Featuring a wealth of color illustrations throughout, Building Anglo-Saxon England explores how the natural landscape was modified to accommodate human activity, and how many settlements--secular and religious--were laid out with geometrical precision by specialist surveyors. The book also shows how the Anglo-Saxon love of elegant and intricate decoration is reflected in the construction of the living environment, which in some ways was more sophisticated than it would become after the Norman Conquest.
Librarian Note: There is more than one author in the Goodreads database with this name.
William John Blair, FSA, FBA is a British historian, archaeologist, and academic, who specialises in Anglo-Saxon England. He is Professor of Medieval History and Archaeology at the University of Oxford, and a Fellow of The Queen's College, Oxford. (Source: Wikipedia)
It deserves more than five stars. It's going to take several attempts to reread in an attempt to deal with the wealth of information, analysis and argument Blair has crammed into one book.
Anyone with a serious interest in the history of Anglo-Saxon England should read this. The hardback was expensive, but it's a beautifully produced book.
The chapters I read were related to research I am doing on early medieval period (500-700). But they were excellent, and I have already recommended the book to another person.
Perhaps as good a book as could be written on the subject, given the paucity of the evidence. But like so many books on Anglo Saxon history, one feels that one is reading a book that is all footnotes and no text. It would be nice if the author could have presented a "best guess" summary of his findings, in addition to all of the appropriately scholarly discussion of the sources and their defects, for those of us who would be happy to accept a scholars best guess for the sake of more easily forming a picture of the period and its buildings.
Complex and detailed in its analysis, this book is a much needed addition to the literature on Anglo Saxon England. But it is not only erudite , it is also beautiful.
This is an outstanding book that gives the reader a glimpse into a largely vanished world. Here are a few insights that I took away from this book (it is far too complex and I know far too little to summarize it usefully):
- We have little archaeological evidence of Anglo-Saxon architecture because most Anglo-Saxon building was transient and expected to be so. Anglo-Saxon buildings (even churches) were almost entirely made of timber, and for several centuries royal courts (for example) would have largely lived in elaborate tents as they moved around the king's domain.

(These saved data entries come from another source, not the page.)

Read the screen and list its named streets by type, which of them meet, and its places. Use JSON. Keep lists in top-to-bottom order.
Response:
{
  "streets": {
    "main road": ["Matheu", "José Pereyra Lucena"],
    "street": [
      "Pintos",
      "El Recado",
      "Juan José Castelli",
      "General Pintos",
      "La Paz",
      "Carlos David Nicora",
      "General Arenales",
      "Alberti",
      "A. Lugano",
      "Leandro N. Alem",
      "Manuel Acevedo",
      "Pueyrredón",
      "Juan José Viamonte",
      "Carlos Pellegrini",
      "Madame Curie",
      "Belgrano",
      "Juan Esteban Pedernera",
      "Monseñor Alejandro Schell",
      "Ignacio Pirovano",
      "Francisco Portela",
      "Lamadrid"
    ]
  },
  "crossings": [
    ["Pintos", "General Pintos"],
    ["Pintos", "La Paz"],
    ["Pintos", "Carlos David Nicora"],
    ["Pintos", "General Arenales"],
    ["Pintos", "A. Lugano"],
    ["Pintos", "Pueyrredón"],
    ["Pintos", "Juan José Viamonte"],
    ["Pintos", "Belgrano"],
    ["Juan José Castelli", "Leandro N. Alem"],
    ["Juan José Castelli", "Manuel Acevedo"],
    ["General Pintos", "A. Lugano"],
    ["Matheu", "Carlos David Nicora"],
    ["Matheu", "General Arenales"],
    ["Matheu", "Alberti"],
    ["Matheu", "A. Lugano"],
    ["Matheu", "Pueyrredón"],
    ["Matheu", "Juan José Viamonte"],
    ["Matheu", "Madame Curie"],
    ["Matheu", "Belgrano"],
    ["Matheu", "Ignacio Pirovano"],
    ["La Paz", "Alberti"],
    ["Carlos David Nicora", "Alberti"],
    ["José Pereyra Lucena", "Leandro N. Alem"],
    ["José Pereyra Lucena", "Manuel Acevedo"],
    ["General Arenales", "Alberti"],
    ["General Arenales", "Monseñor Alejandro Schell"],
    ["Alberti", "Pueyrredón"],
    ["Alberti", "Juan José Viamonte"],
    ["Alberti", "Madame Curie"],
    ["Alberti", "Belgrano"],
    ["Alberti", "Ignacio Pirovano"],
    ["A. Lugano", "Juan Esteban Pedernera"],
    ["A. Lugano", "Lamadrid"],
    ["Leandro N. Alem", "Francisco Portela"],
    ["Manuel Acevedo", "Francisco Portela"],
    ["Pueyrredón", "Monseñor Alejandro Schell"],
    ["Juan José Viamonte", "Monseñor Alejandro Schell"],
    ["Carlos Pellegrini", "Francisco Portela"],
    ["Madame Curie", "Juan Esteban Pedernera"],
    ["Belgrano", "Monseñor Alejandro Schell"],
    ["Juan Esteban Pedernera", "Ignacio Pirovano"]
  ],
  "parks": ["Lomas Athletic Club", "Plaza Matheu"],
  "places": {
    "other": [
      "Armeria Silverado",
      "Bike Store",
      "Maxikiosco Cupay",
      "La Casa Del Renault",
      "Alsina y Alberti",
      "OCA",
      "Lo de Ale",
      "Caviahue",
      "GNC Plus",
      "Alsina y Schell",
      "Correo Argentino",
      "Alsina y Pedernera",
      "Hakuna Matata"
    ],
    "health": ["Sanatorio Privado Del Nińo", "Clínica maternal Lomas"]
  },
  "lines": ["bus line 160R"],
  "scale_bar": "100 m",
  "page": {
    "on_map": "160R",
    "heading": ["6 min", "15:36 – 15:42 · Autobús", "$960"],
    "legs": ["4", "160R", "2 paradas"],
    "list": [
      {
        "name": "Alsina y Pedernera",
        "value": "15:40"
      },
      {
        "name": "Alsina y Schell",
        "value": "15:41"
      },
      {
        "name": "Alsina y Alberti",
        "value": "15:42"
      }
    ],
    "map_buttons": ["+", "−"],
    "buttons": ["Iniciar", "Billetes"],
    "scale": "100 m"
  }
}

Wood and textiles are not materials that survive the elements for a thousand years.
- England did not have a homogeneous culture during the Anglo-Saxon period. The "Eastern Zone" was heavily influenced by cultural and trade links with the Low Countries and Scandinavia, and the "Western Zone" was influenced by its links with Ireland.
- Much of the evolution in how society was structured (for example, the growth of villages and towns and open-field farming, rather than small scattered settlements) was driven by the need for greater food production due to demographic growth and would have occurred even absent the Norman Conquest.
- Anglo-Saxon culture likely was more influenced by Scandinavian culture than many people assume.
The book is also beautifully illustrated and Blair provides comparisons to more recent societies that may resemble Anglo-Saxon society at various points. I definitely recommend this book, but unless this is a topic in which you have a quasi-academic interest, it likely will take you a while to get through it.
An exceptional study, although perhaps too heavy for the casual reader. But if you keep with it, it provides an excellent overview of current thinking about the Old English,including how such narratives perhaps wrongly play into ideas about our 'national character': "The (in itself reasonable) case for the strength of the late Anglo-Saxon state' has played its part in buttressing conceptions of England as exceptional, and standing alone. But we have seen how much West Saxon government owed to the earlier sociopolitical amalgam that was greater Mercia, which was itself built on the creative inter-actions of contrasting sociocultural zones: on the broad scale between the Scandinavian and Frankish spheres, and more locally between the resource-rich west of England and its commercially developed east."